→ **EXTRACTED INFORMATION**:

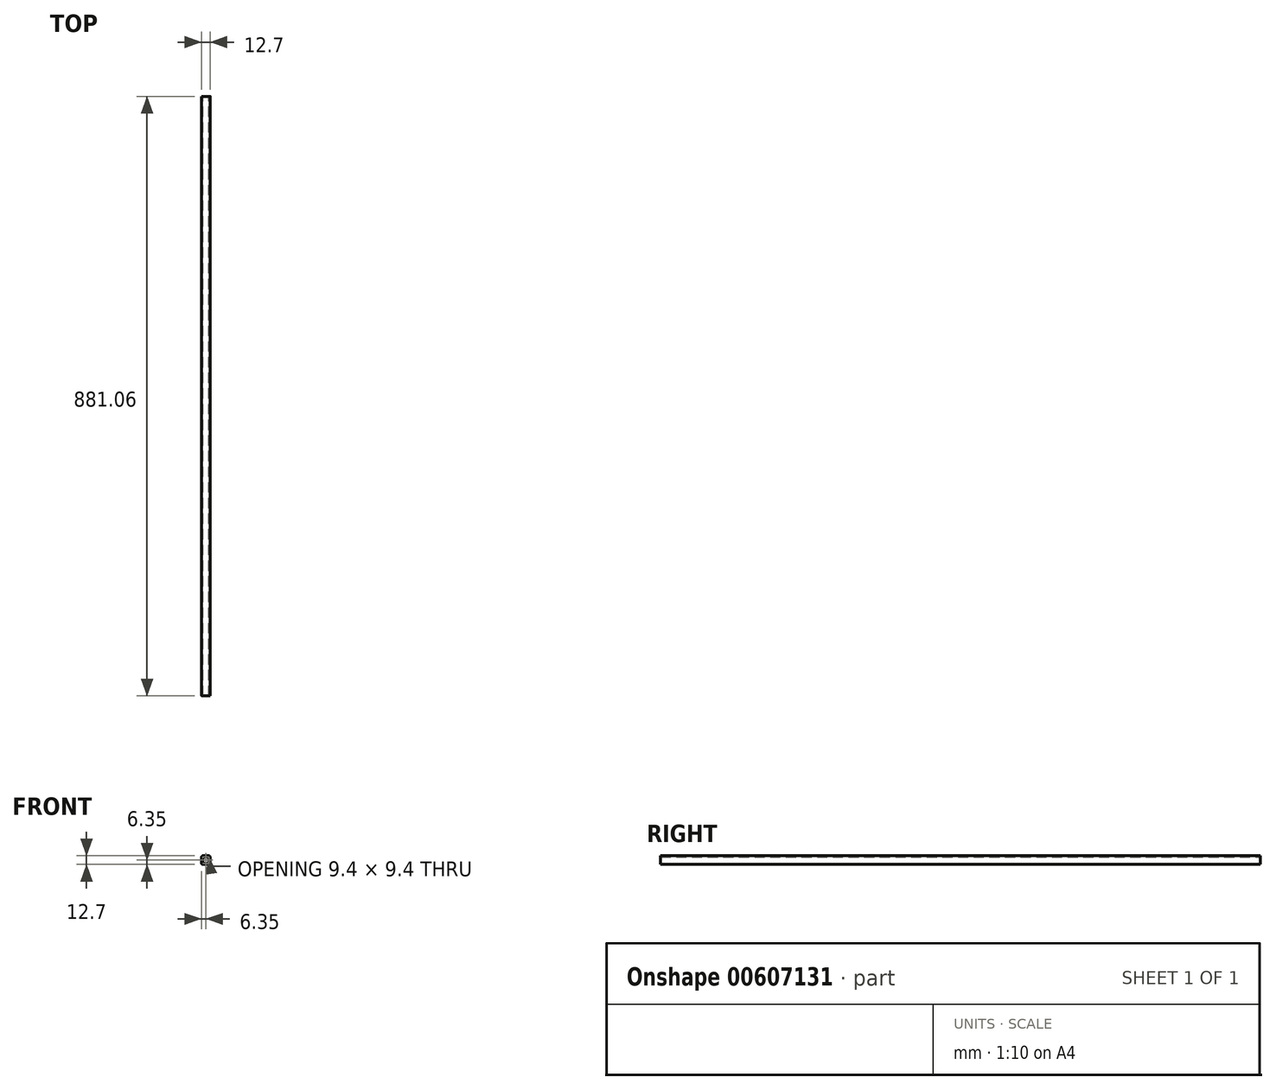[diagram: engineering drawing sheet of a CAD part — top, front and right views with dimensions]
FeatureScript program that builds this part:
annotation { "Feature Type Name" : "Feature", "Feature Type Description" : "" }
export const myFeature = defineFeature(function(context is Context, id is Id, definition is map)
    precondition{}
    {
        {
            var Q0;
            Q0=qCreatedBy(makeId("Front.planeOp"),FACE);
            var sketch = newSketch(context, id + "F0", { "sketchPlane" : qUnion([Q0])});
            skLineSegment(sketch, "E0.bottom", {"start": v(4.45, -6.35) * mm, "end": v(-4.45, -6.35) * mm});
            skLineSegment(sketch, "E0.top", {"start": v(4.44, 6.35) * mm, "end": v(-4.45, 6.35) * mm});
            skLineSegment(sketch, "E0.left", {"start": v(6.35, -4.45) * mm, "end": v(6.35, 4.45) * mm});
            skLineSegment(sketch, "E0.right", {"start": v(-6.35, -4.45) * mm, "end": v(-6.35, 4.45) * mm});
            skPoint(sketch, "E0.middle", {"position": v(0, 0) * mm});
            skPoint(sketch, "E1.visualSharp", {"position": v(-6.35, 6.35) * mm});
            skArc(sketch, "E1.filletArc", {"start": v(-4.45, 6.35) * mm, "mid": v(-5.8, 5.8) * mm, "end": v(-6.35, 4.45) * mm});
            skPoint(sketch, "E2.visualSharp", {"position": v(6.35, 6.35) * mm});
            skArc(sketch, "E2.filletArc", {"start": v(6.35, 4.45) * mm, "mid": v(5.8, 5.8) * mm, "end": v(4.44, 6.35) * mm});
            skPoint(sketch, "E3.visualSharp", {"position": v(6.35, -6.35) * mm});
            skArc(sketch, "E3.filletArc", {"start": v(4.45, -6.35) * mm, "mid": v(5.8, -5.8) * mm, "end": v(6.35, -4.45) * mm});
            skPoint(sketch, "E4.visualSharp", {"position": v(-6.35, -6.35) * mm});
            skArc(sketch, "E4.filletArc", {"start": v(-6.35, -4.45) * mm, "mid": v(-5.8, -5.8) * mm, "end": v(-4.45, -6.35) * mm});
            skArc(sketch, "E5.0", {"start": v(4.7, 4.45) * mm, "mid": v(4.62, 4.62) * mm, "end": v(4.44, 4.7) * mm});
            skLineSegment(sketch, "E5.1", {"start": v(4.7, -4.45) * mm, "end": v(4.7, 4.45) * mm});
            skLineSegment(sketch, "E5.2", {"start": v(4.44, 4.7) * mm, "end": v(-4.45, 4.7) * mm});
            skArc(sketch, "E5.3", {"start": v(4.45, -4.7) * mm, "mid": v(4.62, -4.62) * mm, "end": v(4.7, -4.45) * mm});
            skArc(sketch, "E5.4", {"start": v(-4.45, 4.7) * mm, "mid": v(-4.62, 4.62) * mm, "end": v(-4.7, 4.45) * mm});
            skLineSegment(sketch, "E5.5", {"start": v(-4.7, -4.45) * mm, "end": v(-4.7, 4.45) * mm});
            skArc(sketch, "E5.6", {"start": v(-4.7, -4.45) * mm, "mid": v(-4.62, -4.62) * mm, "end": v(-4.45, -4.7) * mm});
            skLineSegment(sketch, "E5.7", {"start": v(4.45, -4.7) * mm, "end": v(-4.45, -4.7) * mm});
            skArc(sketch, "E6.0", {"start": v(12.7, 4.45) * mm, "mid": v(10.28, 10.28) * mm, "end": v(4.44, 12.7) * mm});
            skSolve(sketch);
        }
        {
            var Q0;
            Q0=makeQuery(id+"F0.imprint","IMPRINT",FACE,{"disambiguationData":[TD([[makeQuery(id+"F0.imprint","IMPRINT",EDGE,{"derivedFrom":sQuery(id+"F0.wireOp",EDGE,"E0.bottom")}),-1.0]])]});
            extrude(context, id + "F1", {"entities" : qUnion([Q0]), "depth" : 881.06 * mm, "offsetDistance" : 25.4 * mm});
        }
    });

→ **STATED TASK**:
Transcribe every line of the entries above without changing anything, and leave out the pictures.

→ **FULL ANSWER**:
[diagram: engineering drawing sheet of a CAD part — top, front and right views with dimensions]
FeatureScript program that builds this part:
annotation { "Feature Type Name" : "Feature", "Feature Type Description" : "" }
export const myFeature = defineFeature(function(context is Context, id is Id, definition is map)
    precondition{}
    {
        {
            var Q0;
            Q0=qCreatedBy(makeId("Front.planeOp"),FACE);
            var sketch = newSketch(context, id + "F0", { "sketchPlane" : qUnion([Q0])});
            skLineSegment(sketch, "E0.bottom", {"start": v(4.45, -6.35) * mm, "end": v(-4.45, -6.35) * mm});
            skLineSegment(sketch, "E0.top", {"start": v(4.44, 6.35) * mm, "end": v(-4.45, 6.35) * mm});
            skLineSegment(sketch, "E0.left", {"start": v(6.35, -4.45) * mm, "end": v(6.35, 4.45) * mm});
            skLineSegment(sketch, "E0.right", {"start": v(-6.35, -4.45) * mm, "end": v(-6.35, 4.45) * mm});
            skPoint(sketch, "E0.middle", {"position": v(0, 0) * mm});
            skPoint(sketch, "E1.visualSharp", {"position": v(-6.35, 6.35) * mm});
            skArc(sketch, "E1.filletArc", {"start": v(-4.45, 6.35) * mm, "mid": v(-5.8, 5.8) * mm, "end": v(-6.35, 4.45) * mm});
            skPoint(sketch, "E2.visualSharp", {"position": v(6.35, 6.35) * mm});
            skArc(sketch, "E2.filletArc", {"start": v(6.35, 4.45) * mm, "mid": v(5.8, 5.8) * mm, "end": v(4.44, 6.35) * mm});
            skPoint(sketch, "E3.visualSharp", {"position": v(6.35, -6.35) * mm});
            skArc(sketch, "E3.filletArc", {"start": v(4.45, -6.35) * mm, "mid": v(5.8, -5.8) * mm, "end": v(6.35, -4.45) * mm});
            skPoint(sketch, "E4.visualSharp", {"position": v(-6.35, -6.35) * mm});
            skArc(sketch, "E4.filletArc", {"start": v(-6.35, -4.45) * mm, "mid": v(-5.8, -5.8) * mm, "end": v(-4.45, -6.35) * mm});
            skArc(sketch, "E5.0", {"start": v(4.7, 4.45) * mm, "mid": v(4.62, 4.62) * mm, "end": v(4.44, 4.7) * mm});
            skLineSegment(sketch, "E5.1", {"start": v(4.7, -4.45) * mm, "end": v(4.7, 4.45) * mm});
            skLineSegment(sketch, "E5.2", {"start": v(4.44, 4.7) * mm, "end": v(-4.45, 4.7) * mm});
            skArc(sketch, "E5.3", {"start": v(4.45, -4.7) * mm, "mid": v(4.62, -4.62) * mm, "end": v(4.7, -4.45) * mm});
            skArc(sketch, "E5.4", {"start": v(-4.45, 4.7) * mm, "mid": v(-4.62, 4.62) * mm, "end": v(-4.7, 4.45) * mm});
            skLineSegment(sketch, "E5.5", {"start": v(-4.7, -4.45) * mm, "end": v(-4.7, 4.45) * mm});
            skArc(sketch, "E5.6", {"start": v(-4.7, -4.45) * mm, "mid": v(-4.62, -4.62) * mm, "end": v(-4.45, -4.7) * mm});
            skLineSegment(sketch, "E5.7", {"start": v(4.45, -4.7) * mm, "end": v(-4.45, -4.7) * mm});
            skArc(sketch, "E6.0", {"start": v(12.7, 4.45) * mm, "mid": v(10.28, 10.28) * mm, "end": v(4.44, 12.7) * mm});
            skSolve(sketch);
        }
        {
            var Q0;
            Q0=makeQuery(id+"F0.imprint","IMPRINT",FACE,{"disambiguationData":[TD([[makeQuery(id+"F0.imprint","IMPRINT",EDGE,{"derivedFrom":sQuery(id+"F0.wireOp",EDGE,"E0.bottom")}),-1.0]])]});
            extrude(context, id + "F1", {"entities" : qUnion([Q0]), "depth" : 881.06 * mm, "offsetDistance" : 25.4 * mm});
        }
    });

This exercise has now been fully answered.